WHAT TO WORK ON >> Write out each line from the data below that includes the word "głębokim".

(Stored items from a collection)
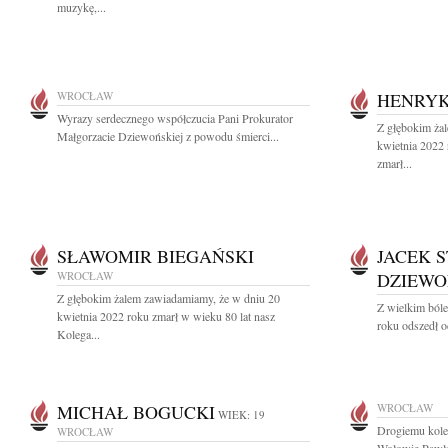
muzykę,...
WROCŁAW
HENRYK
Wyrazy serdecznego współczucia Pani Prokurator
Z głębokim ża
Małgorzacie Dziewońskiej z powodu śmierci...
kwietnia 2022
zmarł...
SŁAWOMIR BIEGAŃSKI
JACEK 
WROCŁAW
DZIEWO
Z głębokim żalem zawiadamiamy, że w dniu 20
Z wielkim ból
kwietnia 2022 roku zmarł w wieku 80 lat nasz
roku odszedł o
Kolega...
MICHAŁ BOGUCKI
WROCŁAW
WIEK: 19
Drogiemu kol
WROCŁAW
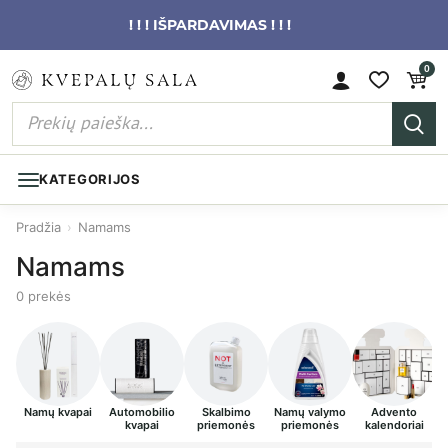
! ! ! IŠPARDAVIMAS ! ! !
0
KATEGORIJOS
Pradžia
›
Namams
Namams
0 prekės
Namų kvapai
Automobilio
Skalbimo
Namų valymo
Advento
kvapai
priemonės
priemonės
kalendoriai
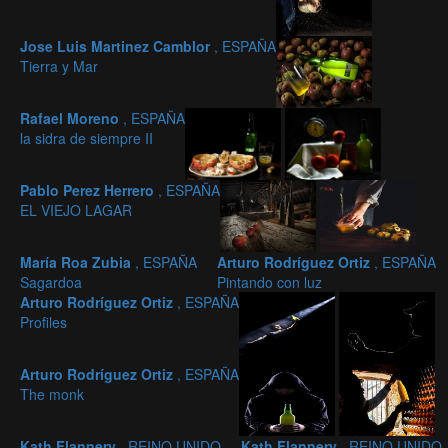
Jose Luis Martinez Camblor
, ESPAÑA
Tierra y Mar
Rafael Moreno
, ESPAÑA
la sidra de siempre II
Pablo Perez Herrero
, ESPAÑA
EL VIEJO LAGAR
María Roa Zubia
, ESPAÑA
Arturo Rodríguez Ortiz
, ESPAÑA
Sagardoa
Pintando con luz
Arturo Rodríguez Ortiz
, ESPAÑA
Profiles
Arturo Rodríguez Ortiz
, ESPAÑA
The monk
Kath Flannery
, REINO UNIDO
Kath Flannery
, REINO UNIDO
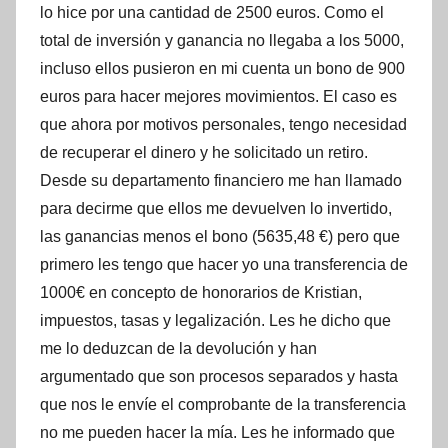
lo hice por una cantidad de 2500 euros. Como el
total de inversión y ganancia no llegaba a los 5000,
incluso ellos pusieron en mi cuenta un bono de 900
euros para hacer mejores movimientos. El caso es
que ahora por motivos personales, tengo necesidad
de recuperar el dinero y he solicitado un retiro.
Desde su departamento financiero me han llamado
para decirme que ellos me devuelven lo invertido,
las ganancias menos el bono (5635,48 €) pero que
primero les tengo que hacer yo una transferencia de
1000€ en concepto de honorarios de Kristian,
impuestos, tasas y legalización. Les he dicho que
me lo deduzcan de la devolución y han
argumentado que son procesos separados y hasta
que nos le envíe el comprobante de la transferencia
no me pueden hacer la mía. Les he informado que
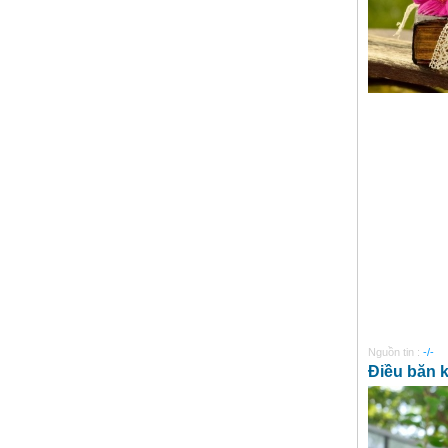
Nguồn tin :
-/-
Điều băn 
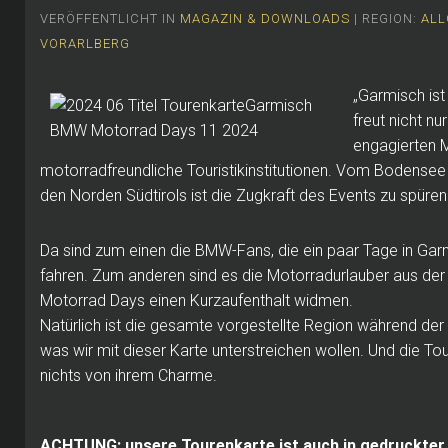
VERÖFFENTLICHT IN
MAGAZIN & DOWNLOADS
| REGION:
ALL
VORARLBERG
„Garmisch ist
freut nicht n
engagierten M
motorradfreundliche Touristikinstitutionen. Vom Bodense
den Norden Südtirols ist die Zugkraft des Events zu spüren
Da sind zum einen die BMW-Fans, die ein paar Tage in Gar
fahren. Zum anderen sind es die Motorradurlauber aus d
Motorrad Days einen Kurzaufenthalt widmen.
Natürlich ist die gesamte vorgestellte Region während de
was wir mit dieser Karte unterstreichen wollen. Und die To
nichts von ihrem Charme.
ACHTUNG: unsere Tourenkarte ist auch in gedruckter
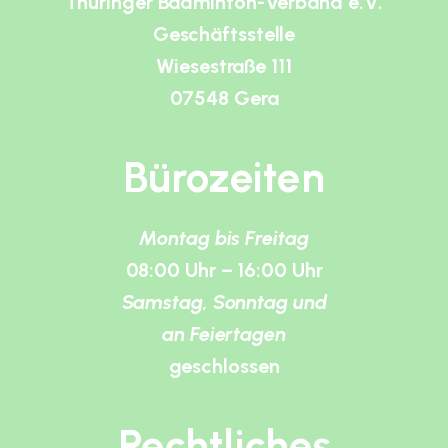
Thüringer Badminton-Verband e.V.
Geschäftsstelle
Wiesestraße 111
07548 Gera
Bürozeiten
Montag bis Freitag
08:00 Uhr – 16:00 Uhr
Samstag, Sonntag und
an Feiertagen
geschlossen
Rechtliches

TASK RESULT >>
Z głębokim ża
Z głębokim żalem zawiadamiamy, że w dniu 20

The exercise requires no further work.